(February 28, 2018 at 1:44 am)Catholic_Lady Wrote:(February 28, 2018 at 12:03 am)wallym Wrote: If Jesus had told the rich guy "Donate 10% of your wealth and follow me!" The rich guy would have done it in a heartbeat. That would have been easy. It'd certainly be very doable.
To me, based on what I know about Jesus, I think he'd be more of the take just what you need, and then the rest goes to helping your fellow man. If actual Jesus were following you asking you to justify all your purchases, that would suck a lot, right? "No no Jesus, this tile pattern is much prettier than the cheaper linoleum alternative. Much prettier than a mosquito net is important for that malaria plagued village in africa." "I'm too tired to make dinner Jesus, that's why we're going out to eat for a price that could feed 10 homeless folks."
Put bluntly, it's borderline murder by omission.
From what I understand, He was speaking to that guy specifically. Jesus wanted him to leave his life behind and become another one of His diciples. It seems a bit unreasonable to think Jesus literally wants all of us to live off the clothes on our backs and travel around different cities evangelizing. If we were all called to do that specifically, nothing else would ever get done in society, including having children and taking care of your family, and the human race would die off. We are called to follow Christ in our own roles.
Of course it would be very admirable to literally never go out to eat, never buy anything nice, and only live off the absolute bare minimums. There are many saints who lived that way by choice, and it's a great thing. But it is not a moral obligation. We are not morally required to live that sort of life style.
So long as you give a reasonable amount of what you have and don't waste money on useless stuff all the time or live a lavish lifestyle, you are not "sinning." At least not in my faith. Perhaps there are some more extreme branches of Christianity that think otherwise though.
I occasionally watch a documentary show on mtv called The Fabulous Life of the Filthy Rich, and it's absolutely ridiculous and sad to see the huge amounts of money those people drop on things that are just so pointless, just for the sake of it.
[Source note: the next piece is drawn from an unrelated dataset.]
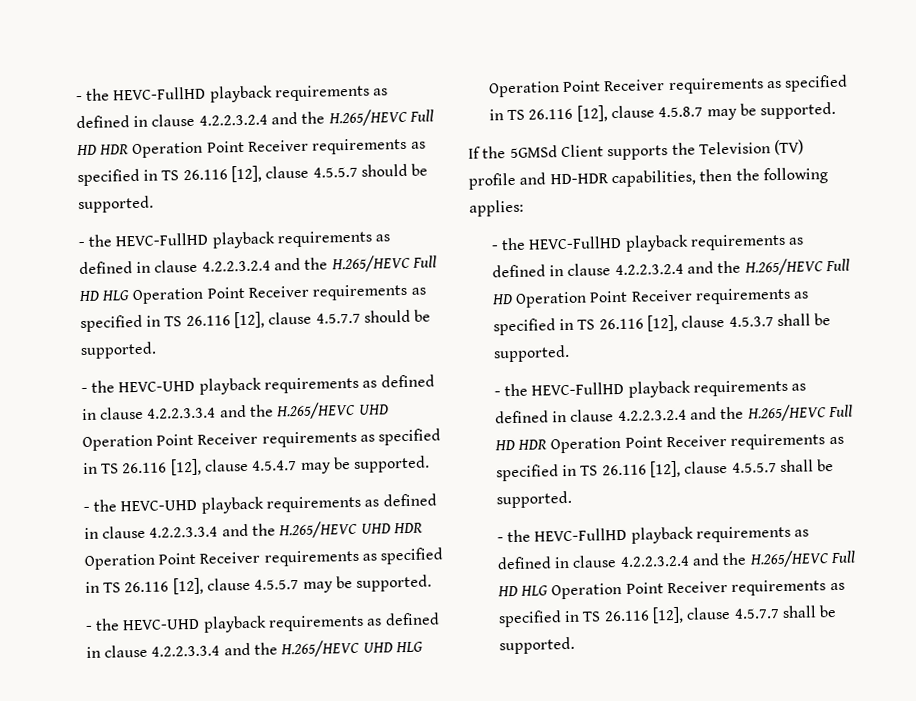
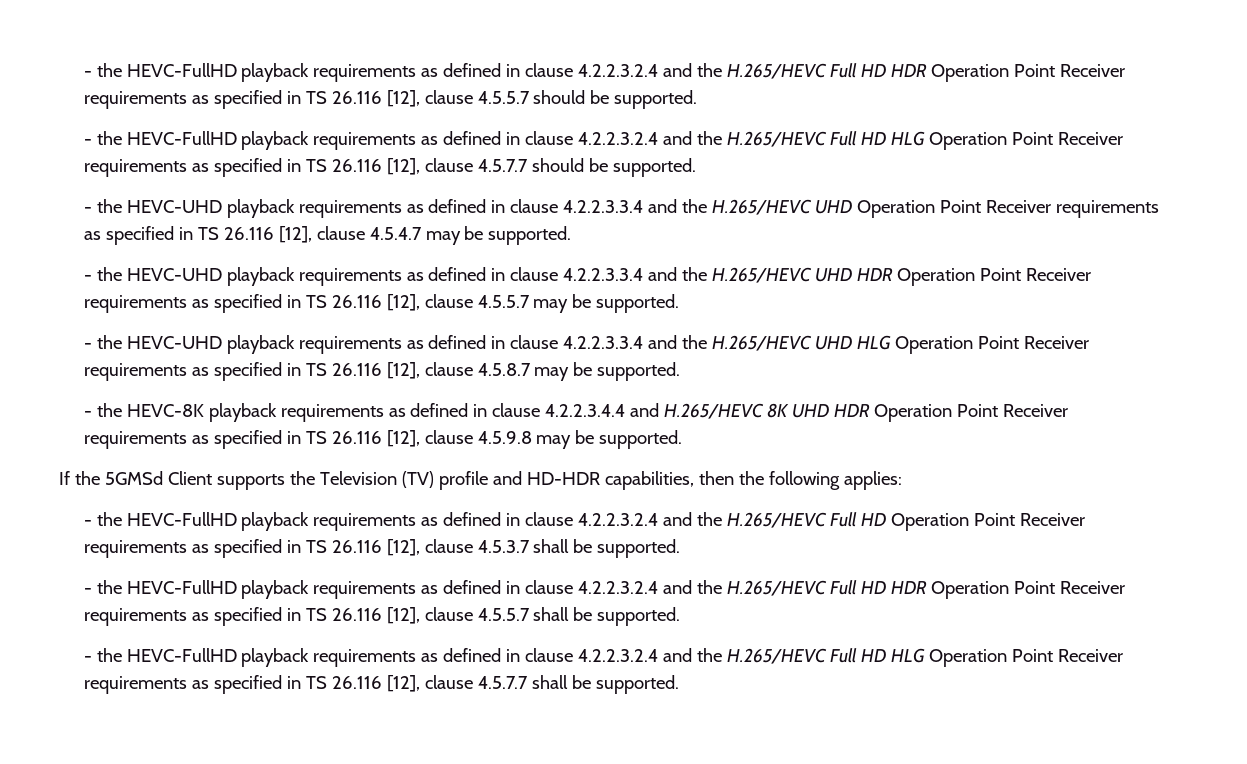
(837, 110) none -> [83,403,1069,422] [83,430,683,449] // - the HEVC-8K playback requirements as defined in clause 4.2.2.3.4.4 and H.265/HEVC 8K UHD HDR Operation Point Receiver requirements as specified in TS 26.116 [12], clause 4.5.9.8 may be supported.

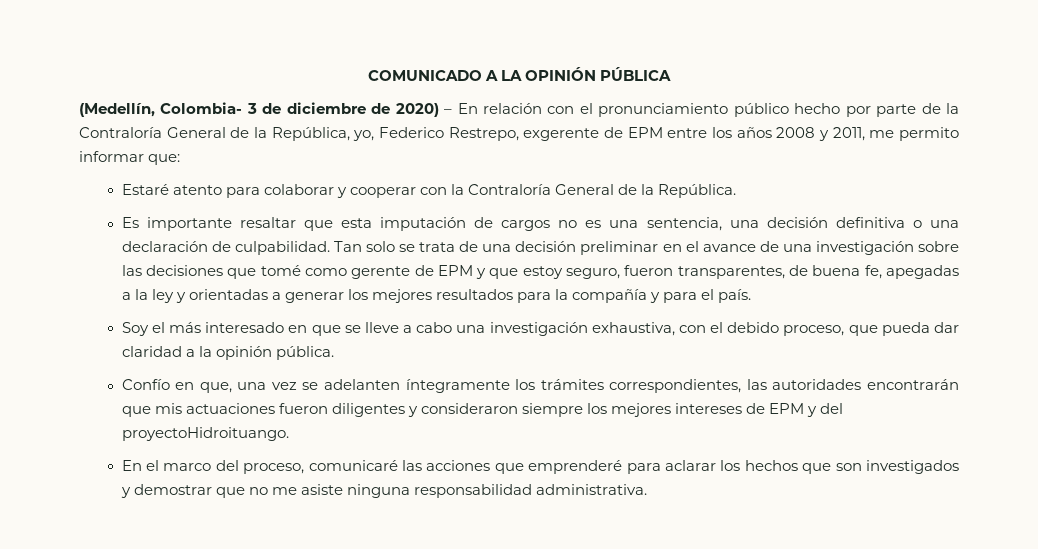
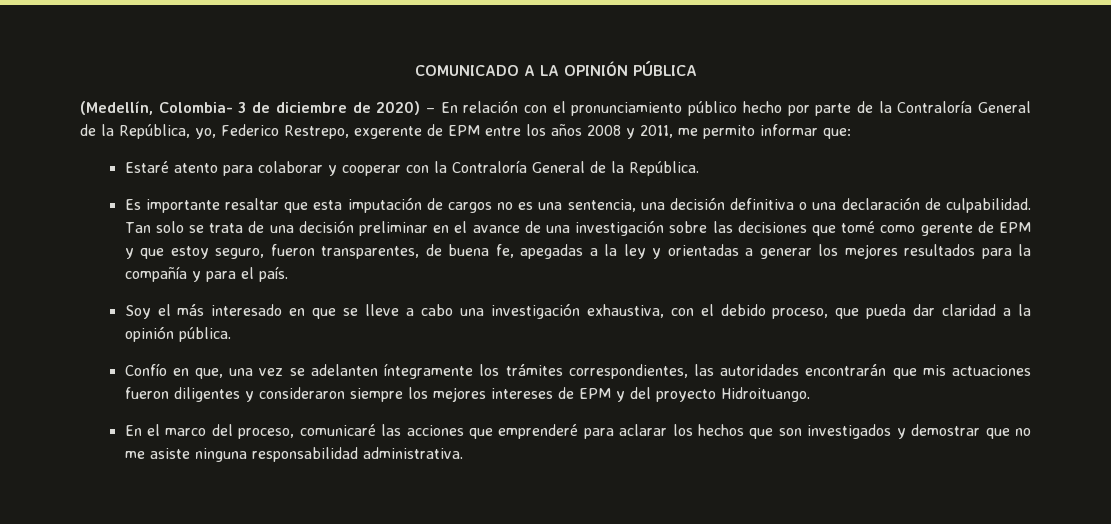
[121,427,289,441] proyectoHidroituango. -> [655,387,810,402] proyecto Hidroituango.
Like owning a dozen vintage cars that just sit in your huge garage. That, I would say, is very much sinful, and I have a hard time imagining not feeling guilty if I lived my life splurging like that. I can see why Jesus would say it's hard getting into Heaven if you're rich.
I'm not saying evangelizing. I'm saying prioritizing like you actually believe what Jesus was preaching. Do you need a house rather than a trailer? How much money would that free up to spend on saving lives rather than having some extra room?
I get the idea it's setting the bar higher than people like, but Jesus is a God who let humans kill him so they can go to heaven even though they didn't deserve it. In that context, is not eating at applebees once a week, and spending the saved money on food for the food shelter that big an ask?